Krom Monster: combining traditional Cambodian Khmer with modern electronica.
Phnom Penh electronic collective Krom Monster recently released two instrumental demos as a preview for its upcoming second LP.
From the Bandcamp bio:
“Bringing together ancient Cambodian traditions and the right-here-right-now. Khmer instruments, ragged beats, digital noise and lush soundscapes.”
And from Incidental:
“A quintet combining traditional Cambodian instruments with improvisation and experimental electronics.
In May 2010, Incidental initiated a series of cultural collaborations with khmer artists and cultural organisations. During this work, David Gunn led a six week residency with young musicians from Cambodian Living Arts, exploring the ground between traditional Khmer instruments and modern electronics.
The work resulted in the formation of Krom Monster, a new experimental quintet, and the first of its kind in Cambodia – resampling traditional instruments, reworking traditional themes and blending Khmer themes with contemporary electronics, urban musics and free improvisation.
The residencies culminated with a sold-out live event at the Centre Cultural Francais Phnom Penh, and the subsequent release of Krom Monster’s debut album in 2010. To quote from the original liner notes:
“Beisach”. Or in english, something like “demon”, or “monster”. That’s what the music we were playing made our Roneat player, Nisa, think about. Cthonic gods from older times, isolated, wandering out in the forests and floodplains, sometimes crying, and sometimes laughing. I guess it takes all kinds of monsters.
In the years since [the opening up of Cambodia in the 1990s], massive efforts have been made to conserve and recover what was left behind. Vital work to be sure, but in the rush to conserve, contemporary forms have often been lost in the shuffle. When so much is lost so brutally, it is maybe difficult to remember that culture is always losing something, always changing – that culture is perhaps best understood as a continual process of strange forgetting.
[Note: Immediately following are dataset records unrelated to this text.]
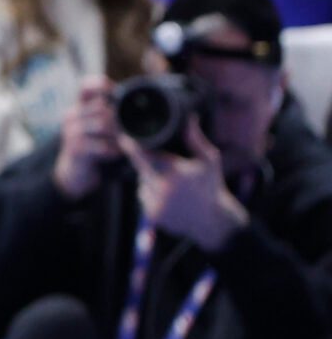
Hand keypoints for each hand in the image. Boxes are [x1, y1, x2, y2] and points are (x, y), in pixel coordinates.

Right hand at [53, 76, 121, 199]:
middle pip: (101, 107)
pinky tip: (118, 152)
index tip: (115, 92)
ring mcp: (71, 132)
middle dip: (118, 117)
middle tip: (132, 127)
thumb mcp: (99, 124)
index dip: (101, 84)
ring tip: (127, 140)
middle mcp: (72, 116)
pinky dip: (114, 149)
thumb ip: (112, 112)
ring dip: (118, 134)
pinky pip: (102, 146)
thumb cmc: (95, 144)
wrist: (77, 169)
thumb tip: (141, 100)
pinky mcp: (76, 149)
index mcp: (79, 106)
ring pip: (102, 125)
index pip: (86, 86)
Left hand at [123, 119, 247, 251]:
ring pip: (141, 184)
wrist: (213, 221)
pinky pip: (144, 198)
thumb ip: (196, 139)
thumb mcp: (209, 160)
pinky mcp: (152, 216)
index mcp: (172, 173)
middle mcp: (160, 189)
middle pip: (141, 169)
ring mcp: (154, 204)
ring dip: (150, 180)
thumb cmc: (212, 186)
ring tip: (173, 184)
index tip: (124, 136)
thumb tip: (190, 118)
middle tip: (169, 167)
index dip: (130, 145)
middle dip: (149, 164)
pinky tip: (170, 196)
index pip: (141, 155)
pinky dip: (151, 194)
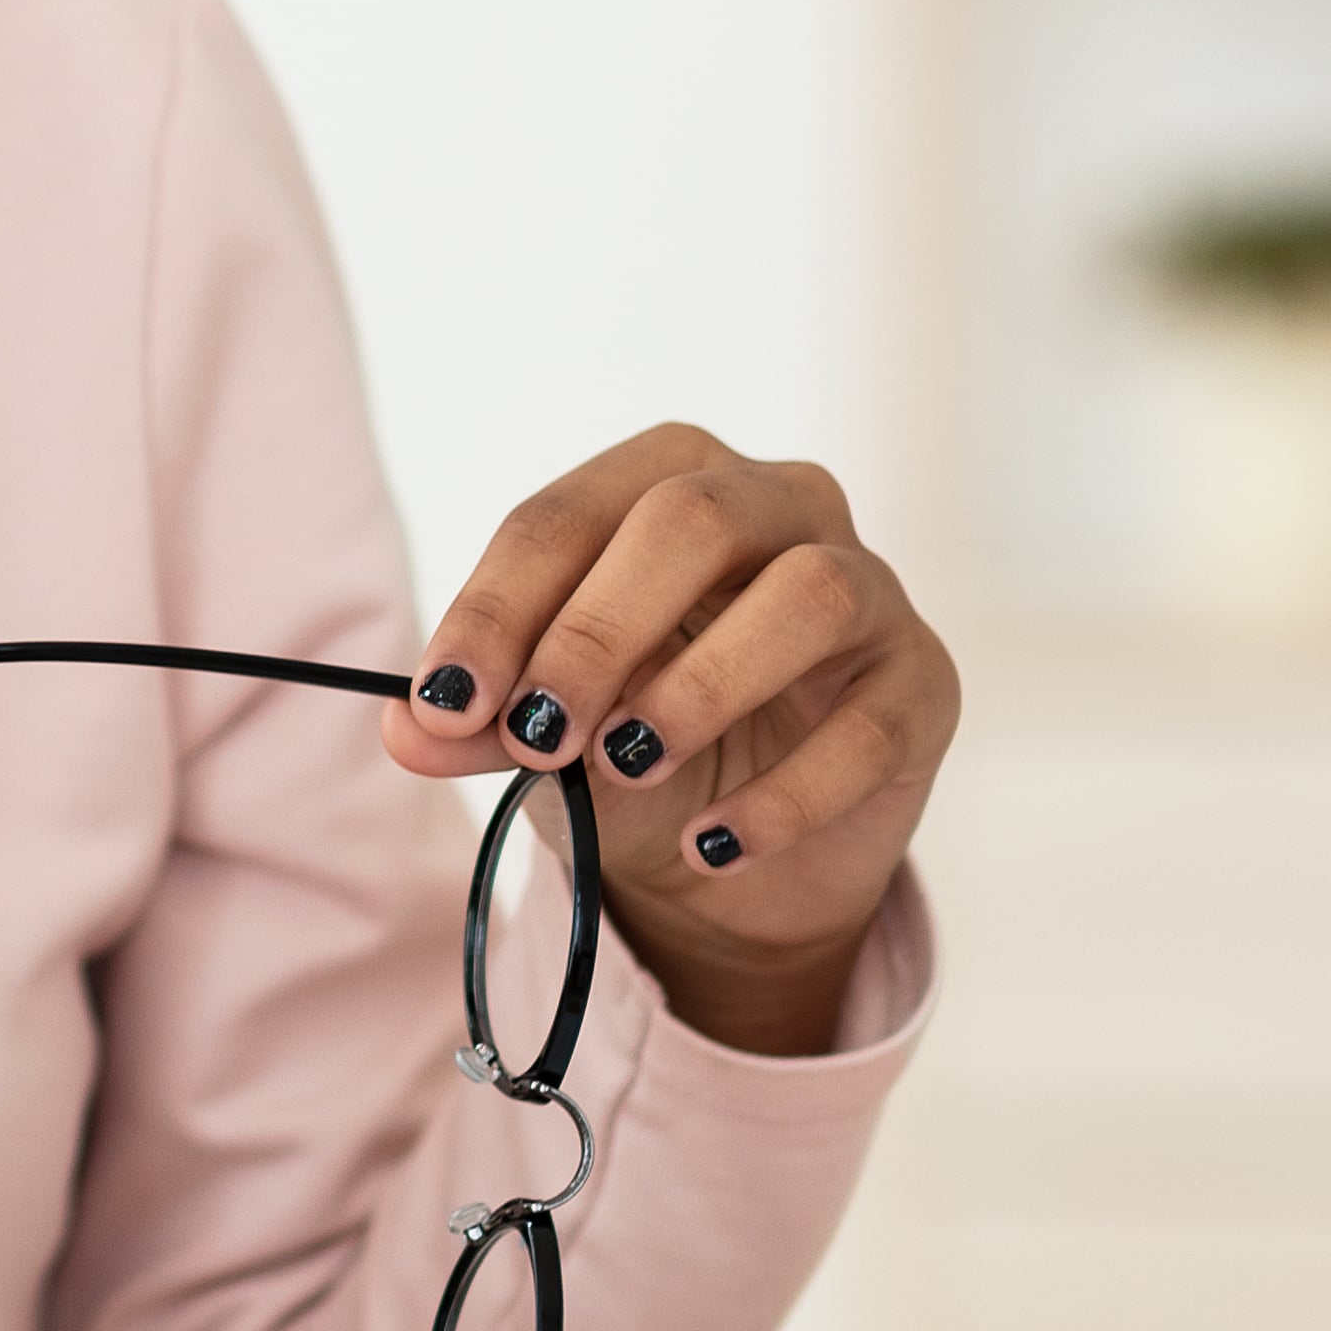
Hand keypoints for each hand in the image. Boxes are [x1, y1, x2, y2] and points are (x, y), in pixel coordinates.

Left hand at [383, 427, 956, 1058]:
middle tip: (536, 733)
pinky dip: (785, 794)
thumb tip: (406, 726)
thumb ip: (482, 720)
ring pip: (806, 595)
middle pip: (689, 519)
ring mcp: (868, 586)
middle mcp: (778, 504)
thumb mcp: (542, 734)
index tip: (445, 698)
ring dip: (701, 685)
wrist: (727, 848)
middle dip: (596, 629)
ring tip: (626, 768)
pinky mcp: (924, 683)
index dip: (497, 605)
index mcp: (666, 482)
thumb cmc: (626, 746)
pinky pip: (869, 725)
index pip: (567, 516)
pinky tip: (713, 842)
… this project is not about “authentic” Khmer music, or authentic anything, at least for me. Authenticity is a dangerous word. And particularly in a context such as this – where music industries only seem able to hear music from some parts of the world when it is seen as something rooted in place and history, as something “authentically” local. Volk Vultures, John Fahey might have called these forces, and they don’t help anything.”